# Directions
The required answer is an exact copy of every entry underneath.

::::::::::

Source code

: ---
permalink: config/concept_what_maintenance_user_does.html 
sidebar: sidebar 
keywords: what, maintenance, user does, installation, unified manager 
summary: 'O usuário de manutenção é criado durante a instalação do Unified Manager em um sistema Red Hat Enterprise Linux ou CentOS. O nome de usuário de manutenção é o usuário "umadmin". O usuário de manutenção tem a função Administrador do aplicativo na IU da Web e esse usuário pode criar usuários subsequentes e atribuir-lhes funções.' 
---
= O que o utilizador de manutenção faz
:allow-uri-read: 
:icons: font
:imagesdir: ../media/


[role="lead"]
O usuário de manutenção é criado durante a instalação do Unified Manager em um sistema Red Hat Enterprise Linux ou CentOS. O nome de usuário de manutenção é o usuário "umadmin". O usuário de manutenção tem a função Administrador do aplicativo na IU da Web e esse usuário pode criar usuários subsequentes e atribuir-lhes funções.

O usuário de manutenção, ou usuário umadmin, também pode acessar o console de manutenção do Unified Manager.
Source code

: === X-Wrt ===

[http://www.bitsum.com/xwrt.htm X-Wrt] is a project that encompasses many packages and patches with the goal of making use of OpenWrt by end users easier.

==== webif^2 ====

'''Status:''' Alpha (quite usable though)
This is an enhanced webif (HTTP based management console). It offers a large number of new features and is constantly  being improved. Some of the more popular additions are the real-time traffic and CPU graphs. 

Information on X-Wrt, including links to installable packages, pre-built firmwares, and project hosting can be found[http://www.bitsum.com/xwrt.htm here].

::::::::::

# Expected answer
Source code

: ---
permalink: config/concept_what_maintenance_user_does.html 
sidebar: sidebar 
keywords: what, maintenance, user does, installation, unified manager 
summary: 'O usuário de manutenção é criado durante a instalação do Unified Manager em um sistema Red Hat Enterprise Linux ou CentOS. O nome de usuário de manutenção é o usuário "umadmin". O usuário de manutenção tem a função Administrador do aplicativo na IU da Web e esse usuário pode criar usuários subsequentes e atribuir-lhes funções.' 
---
= O que o utilizador de manutenção faz
:allow-uri-read: 
:icons: font
:imagesdir: ../media/


[role="lead"]
O usuário de manutenção é criado durante a instalação do Unified Manager em um sistema Red Hat Enterprise Linux ou CentOS. O nome de usuário de manutenção é o usuário "umadmin". O usuário de manutenção tem a função Administrador do aplicativo na IU da Web e esse usuário pode criar usuários subsequentes e atribuir-lhes funções.

O usuário de manutenção, ou usuário umadmin, também pode acessar o console de manutenção do Unified Manager.
Source code

: === X-Wrt ===

[http://www.bitsum.com/xwrt.htm X-Wrt] is a project that encompasses many packages and patches with the goal of making use of OpenWrt by end users easier.

==== webif^2 ====

'''Status:''' Alpha (quite usable though)
This is an enhanced webif (HTTP based management console). It offers a large number of new features and is constantly  being improved. Some of the more popular additions are the real-time traffic and CPU graphs. 

Information on X-Wrt, including links to installable packages, pre-built firmwares, and project hosting can be found[http://www.bitsum.com/xwrt.htm here].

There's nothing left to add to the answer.